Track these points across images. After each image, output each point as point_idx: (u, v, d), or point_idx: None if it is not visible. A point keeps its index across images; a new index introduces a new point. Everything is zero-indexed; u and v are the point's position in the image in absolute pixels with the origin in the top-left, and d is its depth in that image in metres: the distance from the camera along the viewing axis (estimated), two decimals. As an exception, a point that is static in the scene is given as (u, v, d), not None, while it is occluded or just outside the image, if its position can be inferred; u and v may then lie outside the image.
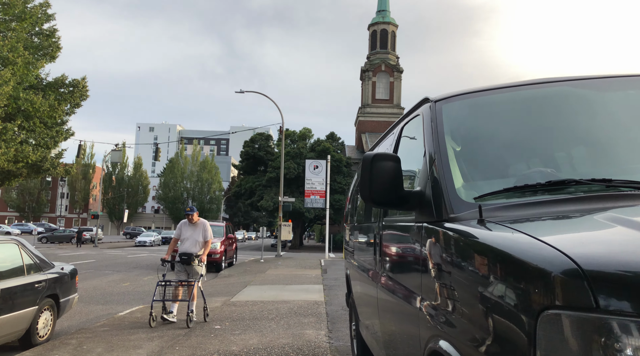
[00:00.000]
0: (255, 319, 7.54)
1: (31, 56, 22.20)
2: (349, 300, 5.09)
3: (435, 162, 2.01)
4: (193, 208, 7.50)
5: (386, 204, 2.07)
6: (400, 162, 2.07)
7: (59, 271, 6.53)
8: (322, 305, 9.07)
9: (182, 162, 76.65)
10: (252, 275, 15.12)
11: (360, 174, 2.04)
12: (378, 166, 2.01)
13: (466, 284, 1.54)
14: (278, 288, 11.62)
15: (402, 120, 3.00)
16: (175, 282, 7.06)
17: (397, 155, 2.08)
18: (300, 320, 7.45)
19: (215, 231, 19.07)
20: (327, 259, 24.97)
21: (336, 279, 14.16)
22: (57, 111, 24.06)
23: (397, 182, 2.02)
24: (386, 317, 2.66)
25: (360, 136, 51.91)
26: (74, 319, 7.86)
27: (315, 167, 28.16)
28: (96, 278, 13.86)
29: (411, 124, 2.67)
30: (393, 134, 3.20)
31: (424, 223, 2.00)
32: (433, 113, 2.25)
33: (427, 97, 2.42)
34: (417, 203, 2.05)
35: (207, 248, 7.46)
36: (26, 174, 24.63)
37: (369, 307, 3.35)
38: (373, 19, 54.77)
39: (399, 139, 2.88)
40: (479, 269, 1.46)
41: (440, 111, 2.23)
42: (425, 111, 2.35)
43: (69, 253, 26.35)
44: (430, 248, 1.88)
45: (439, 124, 2.15)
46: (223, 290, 11.44)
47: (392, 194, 2.02)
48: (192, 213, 7.39)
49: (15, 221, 77.03)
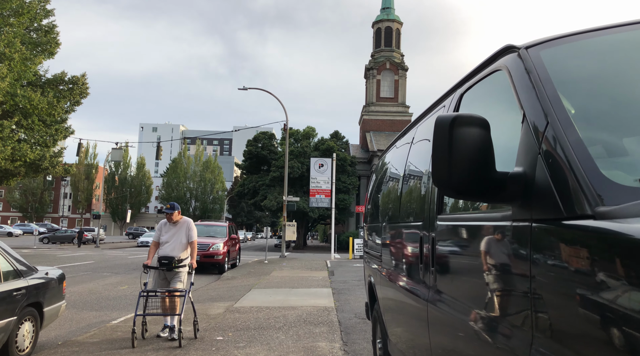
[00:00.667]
0: (261, 328, 6.85)
1: (28, 52, 21.60)
2: (371, 312, 4.39)
3: (548, 129, 1.32)
4: (174, 205, 6.38)
5: (471, 193, 1.38)
6: (490, 128, 1.38)
7: (43, 276, 5.85)
8: (333, 311, 8.38)
9: (185, 162, 76.17)
10: (256, 277, 14.45)
11: (435, 146, 1.35)
12: (461, 134, 1.34)
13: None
14: (284, 292, 10.94)
15: (457, 87, 2.31)
16: (161, 292, 6.04)
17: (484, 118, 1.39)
18: (311, 330, 6.76)
19: (218, 232, 18.46)
20: (332, 260, 24.28)
21: (345, 282, 13.47)
22: (56, 109, 23.47)
23: (488, 159, 1.34)
24: (448, 350, 1.97)
25: (365, 135, 51.17)
26: (62, 328, 7.19)
27: (320, 165, 27.47)
28: (93, 281, 13.21)
29: (480, 87, 1.98)
30: (442, 108, 2.50)
31: (533, 223, 1.30)
32: (528, 63, 1.56)
33: (510, 44, 1.73)
34: (519, 191, 1.36)
35: (194, 250, 6.34)
36: (24, 173, 24.05)
37: (410, 329, 2.66)
38: (377, 16, 54.02)
39: (458, 110, 2.18)
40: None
41: (540, 60, 1.54)
42: (512, 64, 1.66)
43: (69, 253, 25.75)
44: (554, 264, 1.19)
45: (544, 76, 1.46)
46: (226, 294, 10.77)
47: (481, 178, 1.33)
48: (172, 212, 6.31)
49: (18, 222, 76.74)
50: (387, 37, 52.83)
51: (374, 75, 51.95)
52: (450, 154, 1.33)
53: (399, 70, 52.06)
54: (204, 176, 76.24)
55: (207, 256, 16.38)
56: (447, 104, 2.42)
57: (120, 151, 27.77)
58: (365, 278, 4.93)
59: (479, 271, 1.69)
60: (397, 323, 3.07)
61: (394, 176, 3.60)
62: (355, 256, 26.96)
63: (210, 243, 16.68)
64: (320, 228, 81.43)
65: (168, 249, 6.22)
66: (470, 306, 1.74)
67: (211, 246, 16.56)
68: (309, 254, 31.55)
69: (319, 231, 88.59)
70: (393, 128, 49.57)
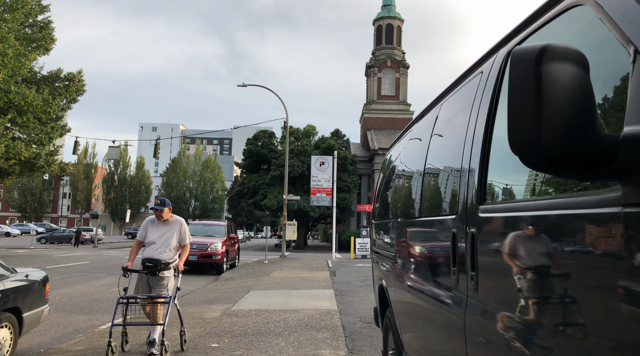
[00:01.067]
0: (259, 334, 6.39)
1: (22, 48, 21.11)
2: (381, 319, 3.92)
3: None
4: (164, 200, 5.50)
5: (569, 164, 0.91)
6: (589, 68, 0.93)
7: (22, 279, 5.39)
8: (336, 314, 7.92)
9: (184, 161, 75.73)
10: (255, 278, 13.99)
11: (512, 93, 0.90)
12: (554, 74, 0.88)
13: None
14: (284, 294, 10.47)
15: (502, 45, 1.85)
16: (142, 299, 5.21)
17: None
18: (313, 336, 6.30)
19: (217, 231, 17.98)
20: (334, 260, 23.83)
21: (347, 282, 13.02)
22: (52, 106, 22.96)
23: (592, 113, 0.89)
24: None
25: (366, 134, 50.67)
26: (47, 333, 6.73)
27: (321, 163, 26.99)
28: (85, 282, 12.75)
29: (539, 37, 1.51)
30: (479, 75, 2.03)
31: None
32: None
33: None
34: (636, 161, 0.89)
35: (186, 253, 5.57)
36: (19, 172, 23.56)
37: (436, 342, 2.20)
38: (378, 13, 53.49)
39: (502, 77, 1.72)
40: None
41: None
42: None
43: (65, 253, 25.29)
44: None
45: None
46: (224, 296, 10.31)
47: (583, 142, 0.88)
48: (162, 208, 5.45)
49: (16, 222, 76.32)
50: (388, 35, 52.33)
51: (375, 73, 51.45)
52: (538, 103, 0.87)
53: (400, 68, 51.56)
54: (203, 175, 75.80)
55: (205, 256, 15.93)
56: (486, 69, 1.95)
57: (117, 149, 27.27)
58: (374, 280, 4.46)
59: (555, 280, 1.22)
60: (417, 333, 2.61)
61: (409, 166, 3.14)
62: (357, 255, 26.52)
63: (209, 243, 16.22)
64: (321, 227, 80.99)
65: (154, 251, 5.42)
66: (539, 323, 1.28)
67: (209, 246, 16.10)
68: (310, 254, 31.09)
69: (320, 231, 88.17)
70: (394, 126, 49.09)
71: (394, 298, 3.21)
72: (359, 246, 26.90)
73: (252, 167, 44.97)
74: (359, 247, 26.89)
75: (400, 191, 3.29)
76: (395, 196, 3.49)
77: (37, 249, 29.82)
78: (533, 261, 1.34)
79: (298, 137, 43.68)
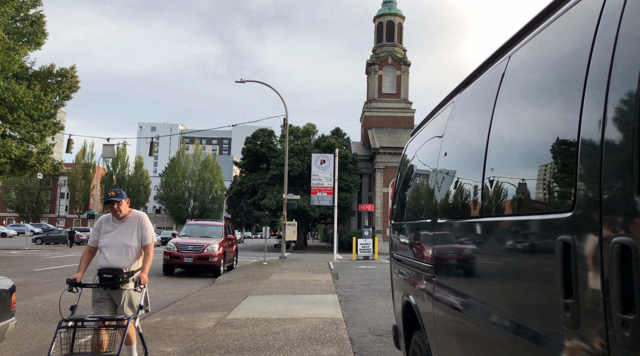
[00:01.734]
0: (257, 349, 5.65)
1: (12, 41, 20.35)
2: (405, 343, 3.16)
3: None
4: (120, 192, 4.36)
5: None
6: None
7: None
8: (342, 324, 7.17)
9: (183, 161, 75.05)
10: (254, 281, 13.25)
11: None
12: None
13: None
14: (285, 299, 9.73)
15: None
16: (92, 322, 3.93)
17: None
18: (318, 351, 5.55)
19: (214, 232, 17.19)
20: (335, 261, 23.10)
21: (351, 286, 12.27)
22: (44, 103, 22.20)
23: None
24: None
25: (367, 132, 49.90)
26: (19, 348, 5.99)
27: (322, 161, 26.25)
28: (74, 287, 11.98)
29: None
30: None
31: None
32: None
33: None
34: None
35: (149, 258, 4.33)
36: (9, 171, 22.80)
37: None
38: (379, 10, 52.71)
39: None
40: None
41: None
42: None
43: (58, 255, 24.54)
44: None
45: None
46: (219, 302, 9.57)
47: None
48: (119, 200, 4.32)
49: (14, 222, 75.60)
50: (389, 32, 51.56)
51: (376, 70, 50.67)
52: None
53: (402, 65, 50.78)
54: (202, 175, 75.13)
55: (201, 258, 15.18)
56: None
57: (112, 148, 26.50)
58: (393, 292, 3.71)
59: None
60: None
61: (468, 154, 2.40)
62: (359, 257, 25.80)
63: (205, 244, 15.48)
64: (321, 227, 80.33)
65: (112, 258, 4.24)
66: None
67: (205, 247, 15.35)
68: (310, 255, 30.35)
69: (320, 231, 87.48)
70: (395, 125, 48.35)
71: (430, 323, 2.45)
72: (361, 247, 26.18)
73: (251, 166, 44.25)
74: (361, 248, 26.17)
75: (441, 183, 2.53)
76: (427, 192, 2.75)
77: (31, 250, 29.07)
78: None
79: (298, 136, 42.95)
▬▬▬▬▬▬
What the task requires = Would you output only the span of the records above that opens with the line containing "15: (402, 120, 3.00)" and closes with the line containing "70: (393, 128, 49.57)", ends included and pictures dropped?

Answer to the problem =
15: (402, 120, 3.00)
16: (175, 282, 7.06)
17: (397, 155, 2.08)
18: (300, 320, 7.45)
19: (215, 231, 19.07)
20: (327, 259, 24.97)
21: (336, 279, 14.16)
22: (57, 111, 24.06)
23: (397, 182, 2.02)
24: (386, 317, 2.66)
25: (360, 136, 51.91)
26: (74, 319, 7.86)
27: (315, 167, 28.16)
28: (96, 278, 13.86)
29: (411, 124, 2.67)
30: (393, 134, 3.20)
31: (424, 223, 2.00)
32: (433, 113, 2.25)
33: (427, 97, 2.42)
34: (417, 203, 2.05)
35: (207, 248, 7.46)
36: (26, 174, 24.63)
37: (369, 307, 3.35)
38: (373, 19, 54.77)
39: (399, 139, 2.88)
40: (479, 269, 1.46)
41: (440, 111, 2.23)
42: (425, 111, 2.35)
43: (69, 253, 26.35)
44: (430, 248, 1.88)
45: (439, 124, 2.15)
46: (223, 290, 11.44)
47: (392, 194, 2.02)
48: (192, 213, 7.39)
49: (15, 221, 77.03)
[00:00.667]
0: (261, 328, 6.85)
1: (28, 52, 21.60)
2: (371, 312, 4.39)
3: (548, 129, 1.32)
4: (174, 205, 6.38)
5: (471, 193, 1.38)
6: (490, 128, 1.38)
7: (43, 276, 5.85)
8: (333, 311, 8.38)
9: (185, 162, 76.17)
10: (256, 277, 14.45)
11: (435, 146, 1.35)
12: (461, 134, 1.34)
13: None
14: (284, 292, 10.94)
15: (457, 87, 2.31)
16: (161, 292, 6.04)
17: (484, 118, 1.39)
18: (311, 330, 6.76)
19: (218, 232, 18.46)
20: (332, 260, 24.28)
21: (345, 282, 13.47)
22: (56, 109, 23.47)
23: (488, 159, 1.34)
24: (448, 350, 1.97)
25: (365, 135, 51.17)
26: (62, 328, 7.19)
27: (320, 165, 27.47)
28: (93, 281, 13.21)
29: (480, 87, 1.98)
30: (442, 108, 2.50)
31: (533, 223, 1.30)
32: (528, 63, 1.56)
33: (510, 44, 1.73)
34: (519, 191, 1.36)
35: (194, 250, 6.34)
36: (24, 173, 24.05)
37: (410, 329, 2.66)
38: (377, 16, 54.02)
39: (458, 110, 2.18)
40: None
41: (540, 60, 1.54)
42: (512, 64, 1.66)
43: (69, 253, 25.75)
44: (554, 264, 1.19)
45: (544, 76, 1.46)
46: (226, 294, 10.77)
47: (481, 178, 1.33)
48: (172, 212, 6.31)
49: (18, 222, 76.74)
50: (387, 37, 52.83)
51: (374, 75, 51.95)
52: (450, 154, 1.33)
53: (399, 70, 52.06)
54: (204, 176, 76.24)
55: (207, 256, 16.38)
56: (447, 104, 2.42)
57: (120, 151, 27.77)
58: (365, 278, 4.93)
59: (479, 271, 1.69)
60: (397, 323, 3.07)
61: (394, 176, 3.60)
62: (355, 256, 26.96)
63: (210, 243, 16.68)
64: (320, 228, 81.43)
65: (168, 249, 6.22)
66: (470, 306, 1.74)
67: (211, 246, 16.56)
68: (309, 254, 31.55)
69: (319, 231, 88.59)
70: (393, 128, 49.57)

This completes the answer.